10. The method as recited in claim 9 wherein the first layer has a first compressibility of from about 110 kPa to about 210 kPa at 50 50% defection and a first density of from about 30 to about 50 kg/m3, and the second layer has a second compressibility of from 400 kPa to about 700 kPa at 50% deflection and a second density of from about 90 to about 200 kg/m3, the second compressibility less than the compressibility of the first layer.

11. The method as recited in claim 10 wherein the method further comprises affixing a second resilient fabric substrate to the multilayered resilient elements opposite to the first resilient fabric substrate, the second resilient substrate having a stretchability of at least 50% without tearing.

12. The method as recited in claim 10 wherein the multilayered resilient web is cut into a plurality of separate, individual multilayered resilient elements each of which are adhesively affixed to the first resilient fabric substrate in spaced relation to each other.

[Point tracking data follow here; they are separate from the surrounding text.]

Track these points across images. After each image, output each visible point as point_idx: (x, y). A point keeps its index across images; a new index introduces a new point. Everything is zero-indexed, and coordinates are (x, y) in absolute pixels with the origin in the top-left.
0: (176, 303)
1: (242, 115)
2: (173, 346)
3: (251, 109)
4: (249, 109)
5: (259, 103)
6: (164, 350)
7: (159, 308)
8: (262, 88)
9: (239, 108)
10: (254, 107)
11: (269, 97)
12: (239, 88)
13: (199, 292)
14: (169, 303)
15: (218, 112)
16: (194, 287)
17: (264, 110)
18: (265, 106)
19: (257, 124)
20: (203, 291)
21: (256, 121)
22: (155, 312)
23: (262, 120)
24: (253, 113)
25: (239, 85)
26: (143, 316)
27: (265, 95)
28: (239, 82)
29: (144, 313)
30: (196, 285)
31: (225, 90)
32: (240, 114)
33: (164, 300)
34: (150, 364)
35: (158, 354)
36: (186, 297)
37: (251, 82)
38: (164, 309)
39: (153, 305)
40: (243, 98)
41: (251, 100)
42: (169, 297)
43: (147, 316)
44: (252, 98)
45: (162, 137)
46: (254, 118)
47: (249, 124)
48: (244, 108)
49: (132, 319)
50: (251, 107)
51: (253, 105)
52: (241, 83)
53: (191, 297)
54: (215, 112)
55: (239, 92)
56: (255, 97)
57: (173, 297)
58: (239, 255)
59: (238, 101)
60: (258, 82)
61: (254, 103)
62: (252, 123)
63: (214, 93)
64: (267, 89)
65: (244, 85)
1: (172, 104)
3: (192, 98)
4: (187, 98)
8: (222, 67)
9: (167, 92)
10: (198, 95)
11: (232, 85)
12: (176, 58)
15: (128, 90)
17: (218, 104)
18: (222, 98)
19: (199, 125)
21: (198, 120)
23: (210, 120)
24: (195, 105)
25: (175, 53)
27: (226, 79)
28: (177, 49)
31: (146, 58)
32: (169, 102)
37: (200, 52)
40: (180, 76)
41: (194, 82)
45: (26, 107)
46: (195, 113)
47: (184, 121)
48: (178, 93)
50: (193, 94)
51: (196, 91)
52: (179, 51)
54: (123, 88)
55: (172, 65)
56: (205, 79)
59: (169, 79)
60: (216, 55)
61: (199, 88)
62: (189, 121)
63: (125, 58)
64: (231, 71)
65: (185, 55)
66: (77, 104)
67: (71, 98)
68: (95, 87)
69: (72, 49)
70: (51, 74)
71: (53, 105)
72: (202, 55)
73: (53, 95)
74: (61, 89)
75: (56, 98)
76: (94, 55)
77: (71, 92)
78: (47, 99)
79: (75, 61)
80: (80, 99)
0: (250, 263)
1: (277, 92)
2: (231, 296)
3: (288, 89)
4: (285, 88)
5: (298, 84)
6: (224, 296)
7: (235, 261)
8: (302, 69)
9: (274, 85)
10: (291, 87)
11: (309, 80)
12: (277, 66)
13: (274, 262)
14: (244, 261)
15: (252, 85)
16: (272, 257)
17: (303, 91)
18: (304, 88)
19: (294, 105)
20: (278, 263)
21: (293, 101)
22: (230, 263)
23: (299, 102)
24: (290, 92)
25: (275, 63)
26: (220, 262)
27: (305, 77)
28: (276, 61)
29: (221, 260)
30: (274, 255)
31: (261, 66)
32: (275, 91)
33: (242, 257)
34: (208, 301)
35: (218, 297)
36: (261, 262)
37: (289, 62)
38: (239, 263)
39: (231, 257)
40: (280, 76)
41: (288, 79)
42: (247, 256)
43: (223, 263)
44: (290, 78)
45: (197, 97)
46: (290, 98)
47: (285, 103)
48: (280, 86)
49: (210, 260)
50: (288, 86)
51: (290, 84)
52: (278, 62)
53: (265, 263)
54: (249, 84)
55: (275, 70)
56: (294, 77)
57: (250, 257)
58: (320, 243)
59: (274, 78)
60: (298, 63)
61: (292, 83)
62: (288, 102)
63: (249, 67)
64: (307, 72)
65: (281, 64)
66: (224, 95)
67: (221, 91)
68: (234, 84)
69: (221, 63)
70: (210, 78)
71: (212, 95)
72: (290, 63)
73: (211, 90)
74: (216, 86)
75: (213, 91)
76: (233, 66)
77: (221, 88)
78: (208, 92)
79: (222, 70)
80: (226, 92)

13. The method as recited in claim 12 wherein the method further comprises affixing a second resilient fabric substrate to the multilayered resilient elements opposite to the first resilient fabric substrate.

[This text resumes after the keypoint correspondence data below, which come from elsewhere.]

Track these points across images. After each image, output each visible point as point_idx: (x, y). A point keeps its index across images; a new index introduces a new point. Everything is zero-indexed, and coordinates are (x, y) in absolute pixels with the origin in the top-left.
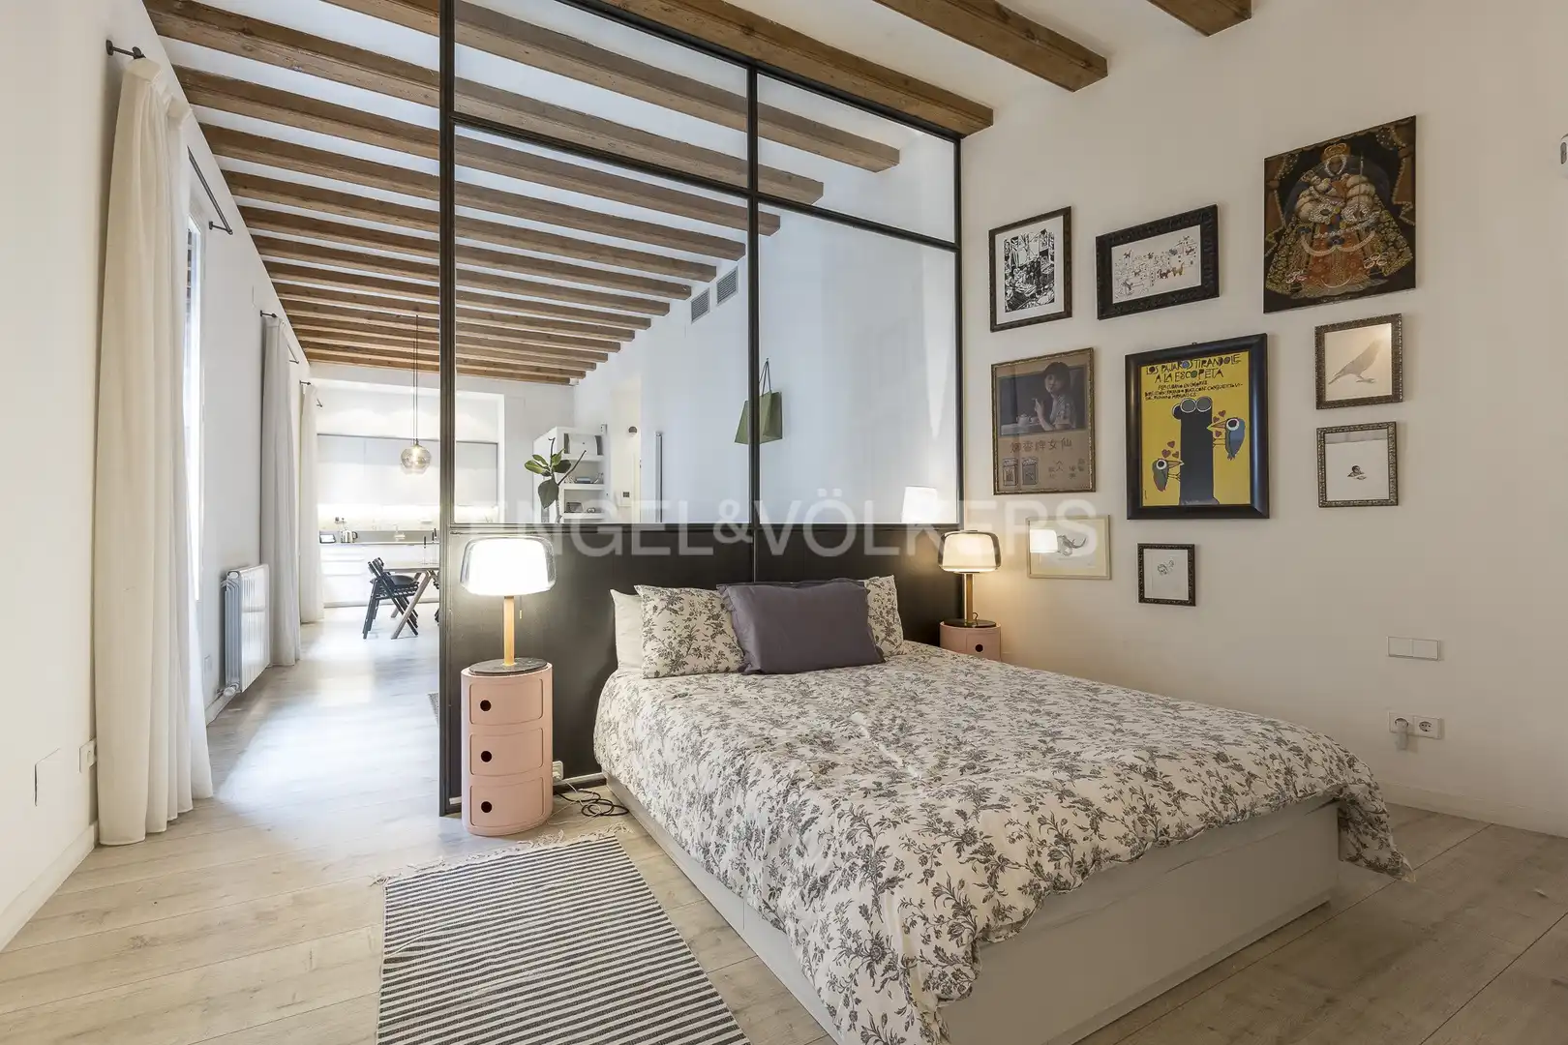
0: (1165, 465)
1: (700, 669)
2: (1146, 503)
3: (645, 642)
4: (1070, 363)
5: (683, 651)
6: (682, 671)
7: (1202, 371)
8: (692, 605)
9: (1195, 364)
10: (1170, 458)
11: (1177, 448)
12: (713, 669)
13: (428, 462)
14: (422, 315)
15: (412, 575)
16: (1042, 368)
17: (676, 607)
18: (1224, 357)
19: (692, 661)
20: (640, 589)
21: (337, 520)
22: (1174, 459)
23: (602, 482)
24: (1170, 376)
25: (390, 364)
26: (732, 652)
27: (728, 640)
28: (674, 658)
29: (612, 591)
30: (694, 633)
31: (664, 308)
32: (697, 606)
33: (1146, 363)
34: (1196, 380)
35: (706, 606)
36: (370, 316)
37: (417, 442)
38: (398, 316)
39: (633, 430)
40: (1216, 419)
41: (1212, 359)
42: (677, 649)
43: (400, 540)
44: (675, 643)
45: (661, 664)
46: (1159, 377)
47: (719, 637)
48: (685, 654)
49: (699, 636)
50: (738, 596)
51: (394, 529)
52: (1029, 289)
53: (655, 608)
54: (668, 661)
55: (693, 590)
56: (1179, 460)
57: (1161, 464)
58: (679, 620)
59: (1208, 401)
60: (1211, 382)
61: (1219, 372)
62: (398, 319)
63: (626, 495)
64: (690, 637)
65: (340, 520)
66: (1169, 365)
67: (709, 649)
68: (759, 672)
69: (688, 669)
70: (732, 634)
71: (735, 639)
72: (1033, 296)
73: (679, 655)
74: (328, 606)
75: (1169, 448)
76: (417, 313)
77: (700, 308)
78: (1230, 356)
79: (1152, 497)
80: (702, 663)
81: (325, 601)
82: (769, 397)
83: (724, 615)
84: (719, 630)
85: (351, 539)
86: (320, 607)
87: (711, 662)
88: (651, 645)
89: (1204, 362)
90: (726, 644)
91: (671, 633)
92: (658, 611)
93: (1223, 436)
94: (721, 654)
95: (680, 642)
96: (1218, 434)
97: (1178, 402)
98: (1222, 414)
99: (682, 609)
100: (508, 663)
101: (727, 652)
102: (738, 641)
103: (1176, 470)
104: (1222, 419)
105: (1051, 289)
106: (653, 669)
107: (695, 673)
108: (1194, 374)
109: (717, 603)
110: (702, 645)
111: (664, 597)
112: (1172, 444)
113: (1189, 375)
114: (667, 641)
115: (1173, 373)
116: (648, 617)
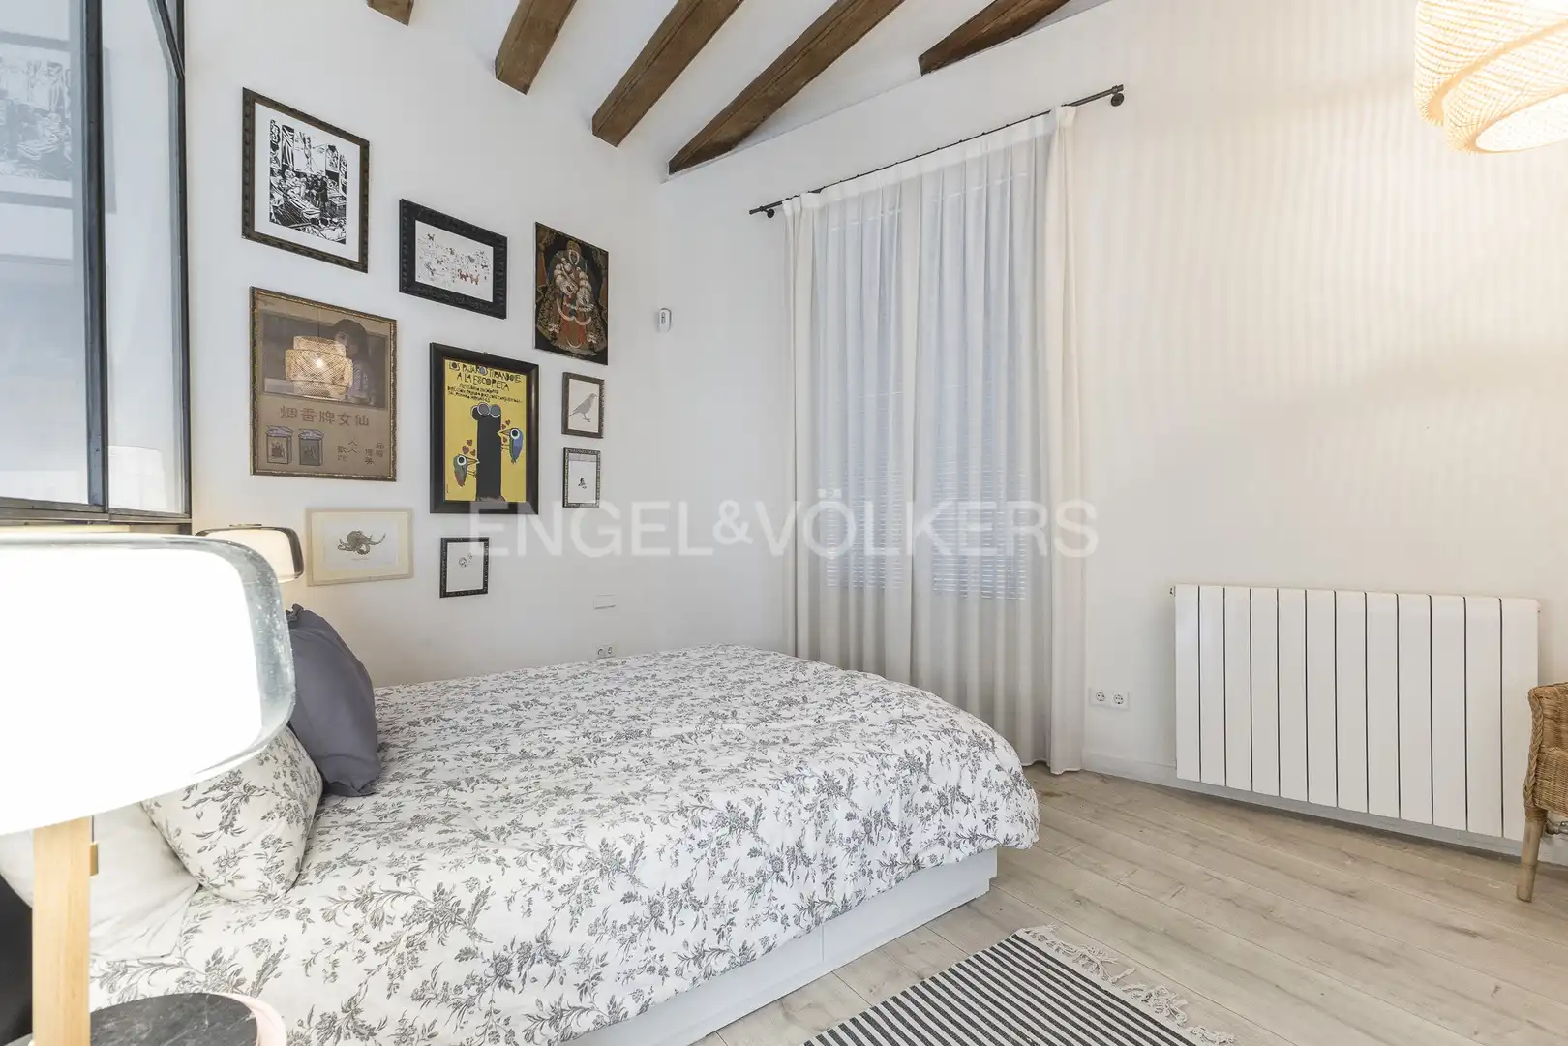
0: (465, 463)
2: (448, 497)
4: (369, 327)
7: (494, 381)
9: (489, 373)
10: (469, 455)
11: (474, 447)
16: (333, 319)
18: (510, 374)
22: (472, 457)
24: (469, 377)
33: (450, 358)
34: (489, 387)
40: (504, 427)
41: (502, 372)
46: (460, 375)
52: (309, 209)
56: (476, 458)
57: (461, 460)
59: (497, 409)
60: (501, 393)
61: (506, 386)
66: (469, 366)
72: (314, 221)
75: (467, 446)
78: (514, 374)
79: (454, 492)
89: (496, 373)
93: (508, 442)
96: (505, 440)
97: (476, 403)
98: (508, 423)
103: (473, 468)
104: (508, 428)
105: (341, 226)
108: (488, 382)
112: (470, 442)
113: (484, 381)
115: (472, 374)
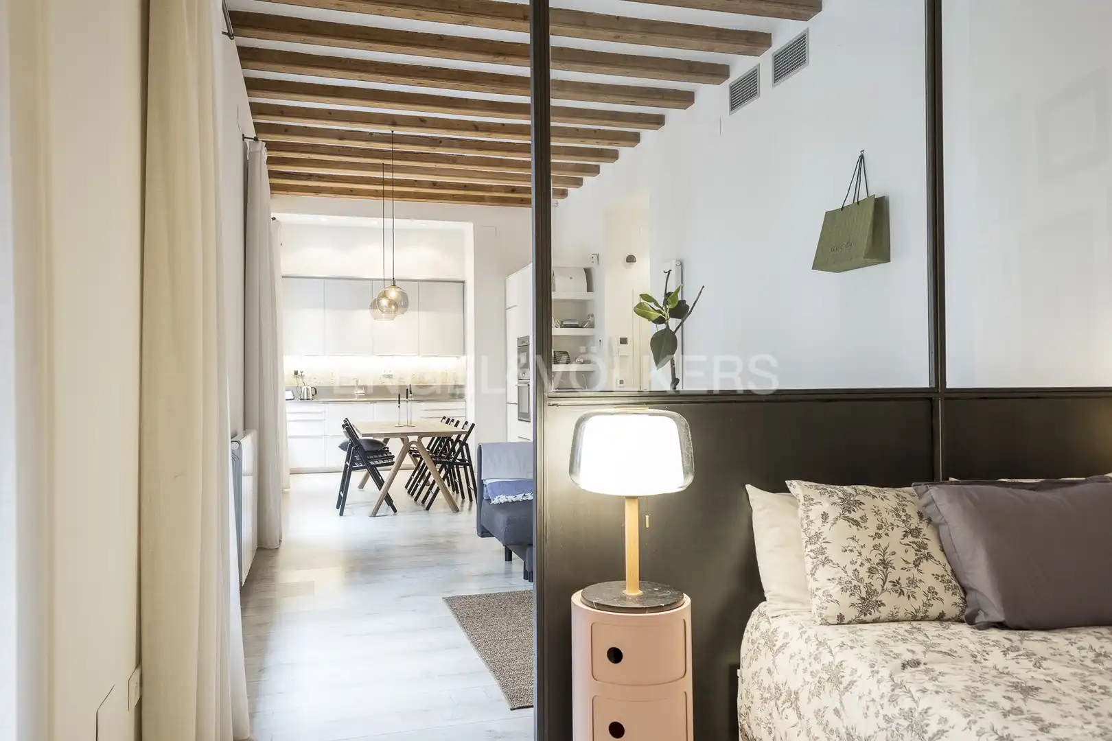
1: (901, 615)
3: (815, 568)
5: (877, 584)
6: (875, 615)
8: (877, 513)
12: (920, 615)
13: (406, 306)
14: (399, 131)
15: (381, 440)
17: (856, 515)
19: (891, 602)
20: (797, 487)
21: (296, 373)
23: (592, 326)
25: (351, 192)
26: (947, 589)
27: (939, 570)
28: (864, 595)
29: (749, 487)
30: (888, 557)
31: (686, 99)
32: (885, 515)
35: (898, 515)
36: (341, 135)
37: (394, 282)
38: (371, 134)
39: (631, 259)
42: (867, 581)
43: (360, 397)
44: (863, 572)
45: (846, 604)
47: (924, 565)
48: (879, 590)
49: (897, 562)
50: (950, 501)
51: (353, 383)
53: (825, 516)
54: (855, 600)
55: (871, 489)
58: (864, 536)
62: (371, 137)
63: (624, 341)
64: (885, 564)
65: (299, 373)
67: (912, 582)
68: (1000, 626)
69: (884, 612)
70: (944, 561)
71: (948, 568)
73: (871, 592)
74: (295, 472)
76: (393, 128)
77: (743, 92)
80: (906, 606)
81: (291, 467)
82: (872, 204)
83: (926, 530)
84: (923, 556)
85: (311, 397)
86: (285, 472)
87: (917, 604)
88: (824, 573)
90: (937, 577)
91: (854, 556)
92: (831, 519)
94: (931, 590)
95: (871, 571)
99: (864, 519)
100: (632, 590)
101: (939, 587)
102: (952, 570)
106: (832, 611)
107: (894, 620)
109: (911, 510)
110: (904, 577)
111: (835, 499)
114: (850, 569)
116: (813, 530)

14. The method as recited in claim 13 wherein the multilayered resilient web is cut into a plurality of separate, individual multilayered resilient elements each of which are adhesively affixed to the first resilient fabric substrate in spaced relation to each other.

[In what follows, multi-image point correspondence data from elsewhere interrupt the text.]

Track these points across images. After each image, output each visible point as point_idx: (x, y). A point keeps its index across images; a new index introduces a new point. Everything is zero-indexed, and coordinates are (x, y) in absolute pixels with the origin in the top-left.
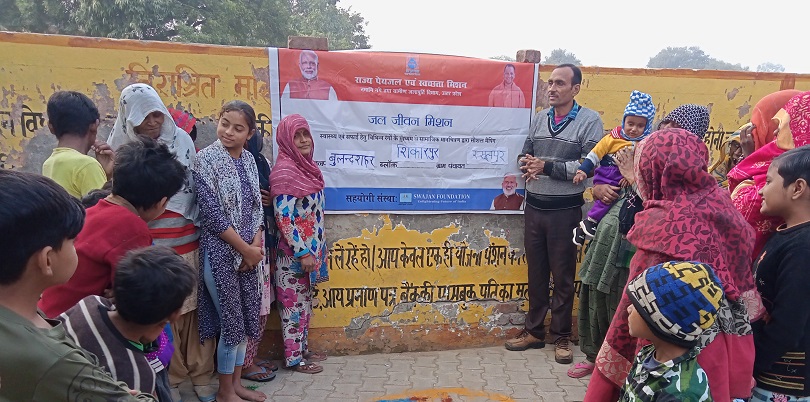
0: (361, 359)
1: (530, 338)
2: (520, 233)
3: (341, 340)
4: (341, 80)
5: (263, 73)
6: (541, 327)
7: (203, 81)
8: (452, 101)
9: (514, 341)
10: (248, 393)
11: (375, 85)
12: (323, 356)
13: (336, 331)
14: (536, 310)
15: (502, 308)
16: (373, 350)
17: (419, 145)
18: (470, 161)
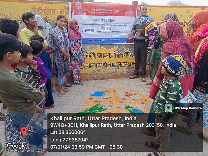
0: (93, 81)
1: (136, 76)
2: (133, 49)
3: (88, 77)
4: (87, 10)
5: (68, 9)
6: (138, 73)
7: (52, 11)
8: (116, 15)
9: (131, 77)
10: (65, 90)
11: (96, 11)
12: (84, 81)
13: (87, 75)
14: (137, 69)
15: (128, 68)
16: (96, 79)
17: (107, 27)
18: (120, 31)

15. A protective garment comprising:

a first resilient stretchable fabric to be worn toward the body of a user;

an array of multilayered resilient foam elements having a planar top and bottom surface, the elements 5 mm to 20 mm thick and spaced at intervals of 1 mm to 6 mm from each other, the elements having a first layer having a compressibility of at least 110 kPa at 50% deflection and a density of at least 30 kg/m3 and a second layer having a compressibility of at least 400 kPa at 50% deflection and a density of at least 90 kg/m3, each of the first and second layers have a different density and compressibility, the first layer having a density which is less than the density of the second layer, the second layer having a compressibility less than the first layer, the thickness of the elements, the distance of the elements from each other, the relative compressibilities and densities of the layers making the elements are effective to permit at least two of the elements to coalesce with each other such that the elements will have a continuous outer surface of the second layer in an impact area when laid on a planar surface and impacted with a force; and

a second resilient stretchable fabric bonded to the second foam layer to be worn away from the body of the user, the second resilient stretchable fabric having a stretchability of at least 50%.

16. The protective garment as recited in claim 15 wherein the elements have a cross section which is hexagonal or triangular and wherein the first layer has a first compressibility of from about 110 kPa to about 210 kPa at 50% deflection and a density of from about 30 to about 50 kg/m3, and the second layer has a second compressibility of 400 kPa to about 700 kPa at 50% deflection which is less than the compressibility of the first layer, and a second density of from about 90 to about 200 kg/m3 and wherein the impact force which makes the coalesce is a force which makes at least two of the elements compress at least about 10%.

17. The protective garment as recited in claim 16 wherein the first and second substrates are four way stretch fabrics.